> _Exercise instructions_: Revise the data below by changing every "largest range" to "greatest range" and keeping all other text unchanged. Leave out the pictures.

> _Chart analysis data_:
__________________________________________________
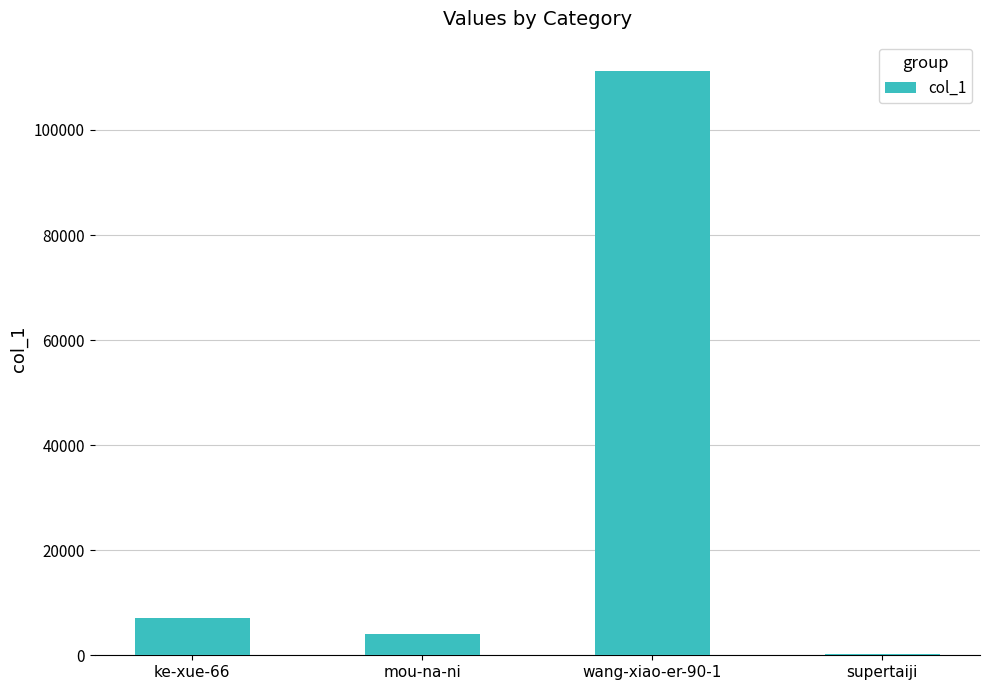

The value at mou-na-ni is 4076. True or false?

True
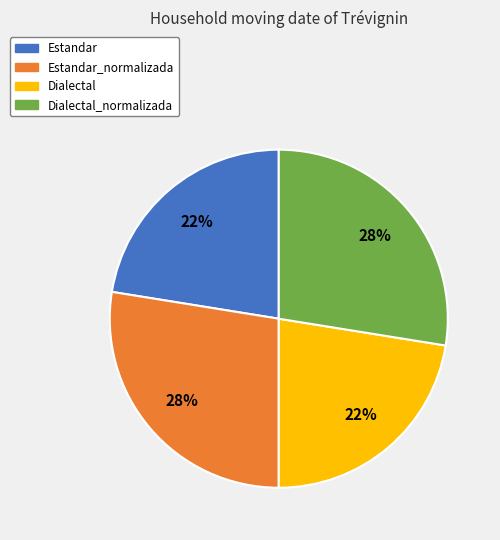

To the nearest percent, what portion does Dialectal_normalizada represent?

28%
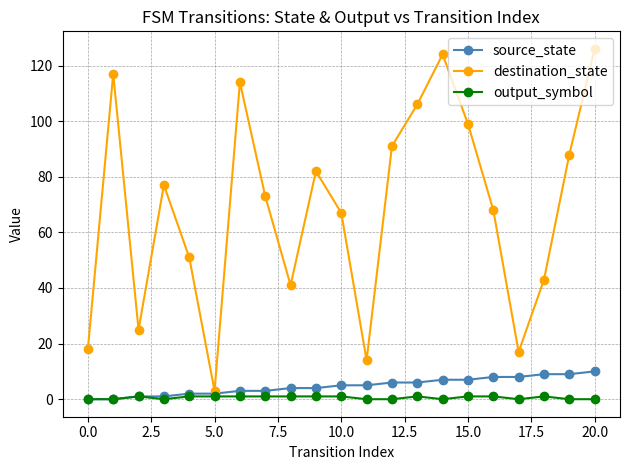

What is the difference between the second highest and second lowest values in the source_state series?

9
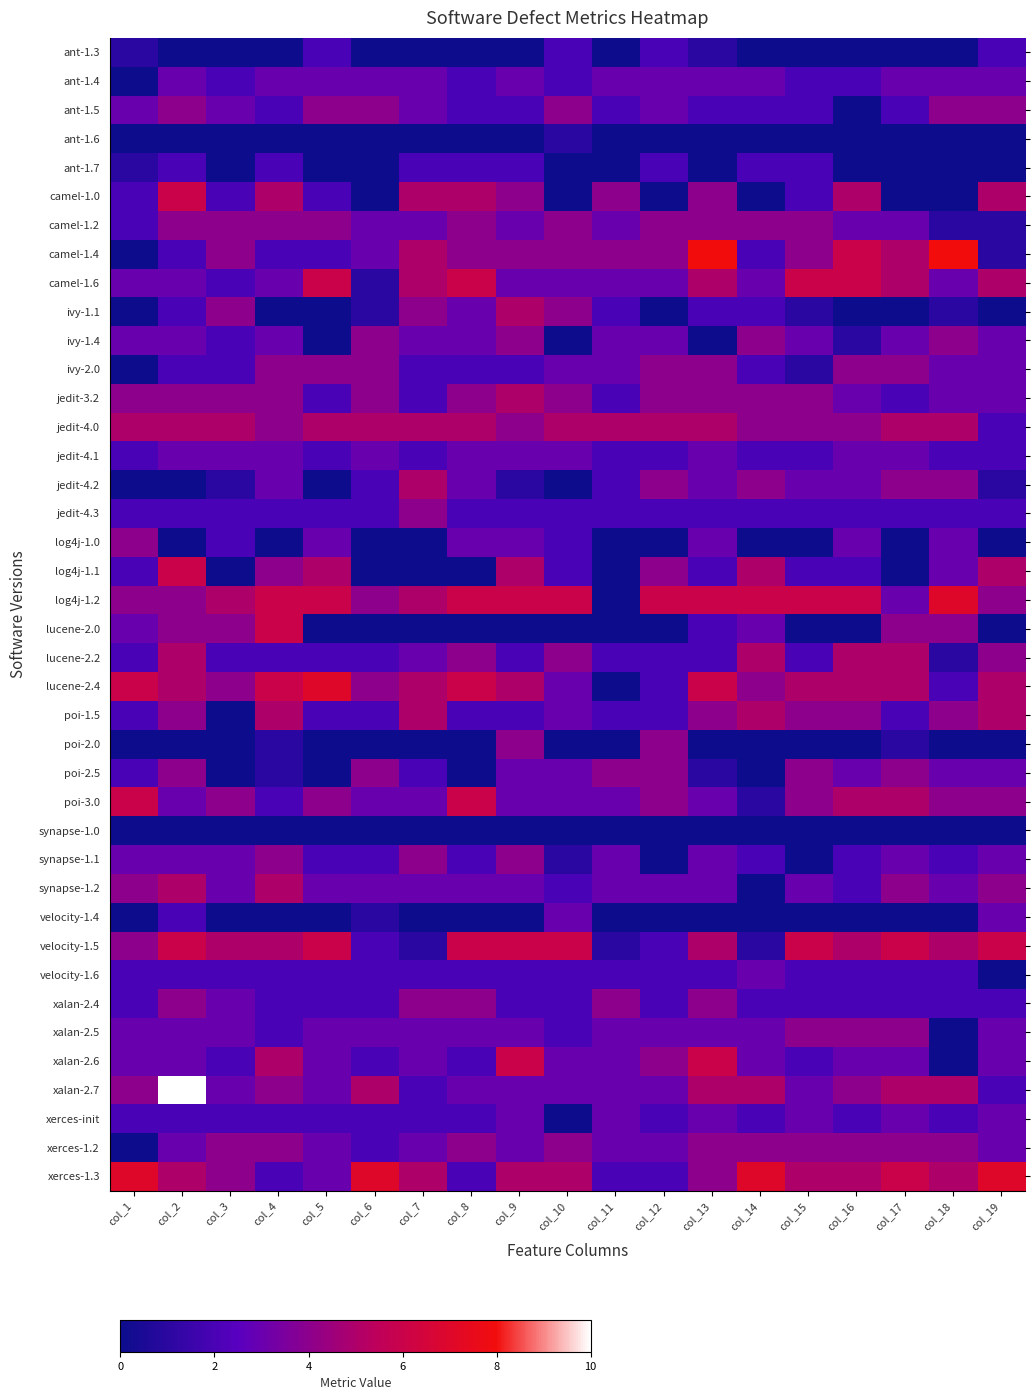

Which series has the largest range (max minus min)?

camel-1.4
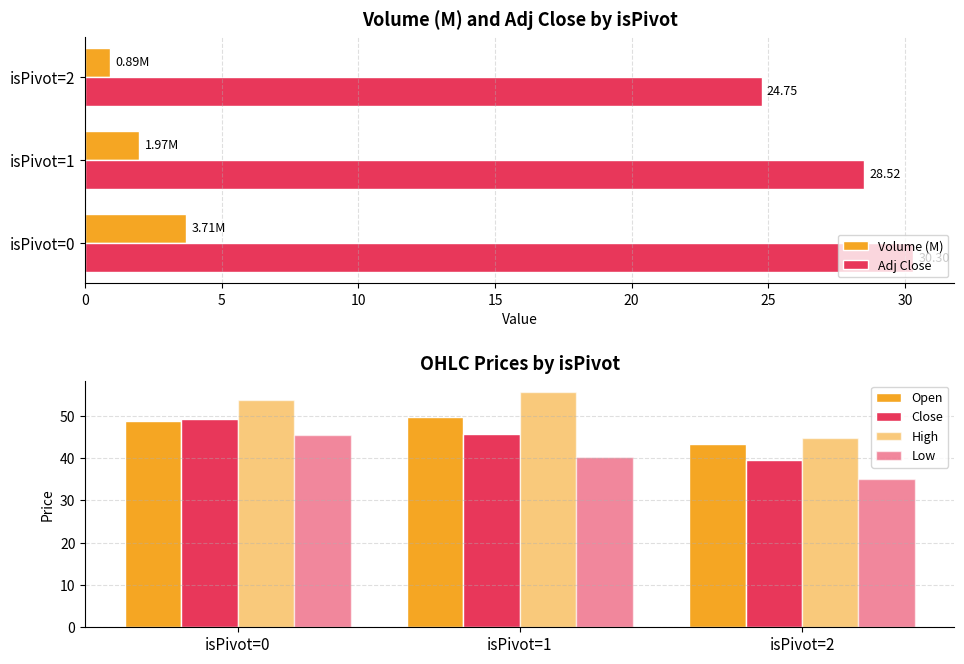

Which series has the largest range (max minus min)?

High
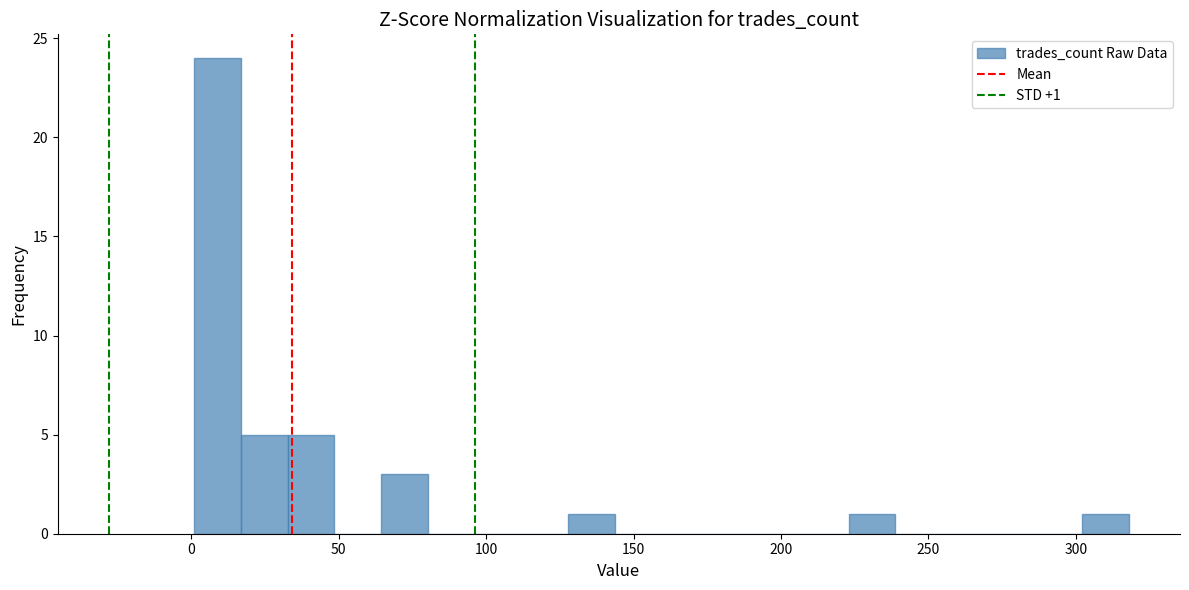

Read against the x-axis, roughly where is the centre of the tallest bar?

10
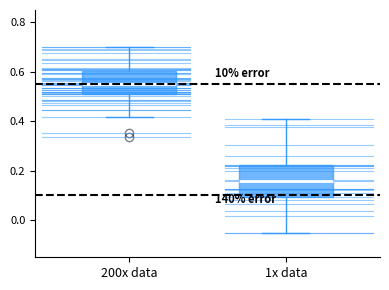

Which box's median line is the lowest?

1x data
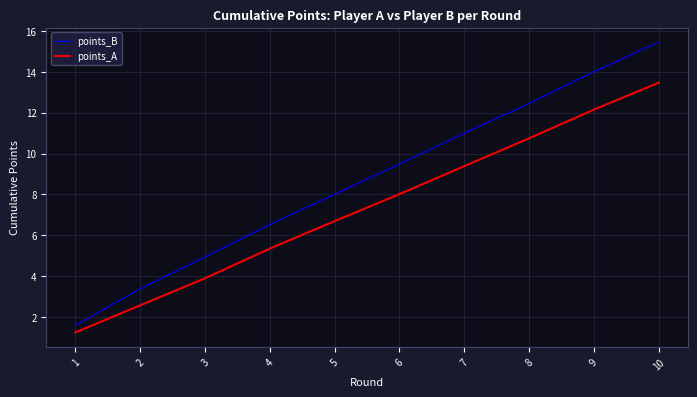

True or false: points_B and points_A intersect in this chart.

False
__________________________________________________
> _Written answer_:
The value at mou-na-ni is 4076. True or false?

True

To the nearest percent, what portion does Dialectal_normalizada represent?

28%

What is the difference between the second highest and second lowest values in the source_state series?

9

Which series has the greatest range (max minus min)?

camel-1.4

Which series has the greatest range (max minus min)?

High

Read against the x-axis, roughly where is the centre of the tallest bar?

10

Which box's median line is the lowest?

1x data

True or false: points_B and points_A intersect in this chart.

False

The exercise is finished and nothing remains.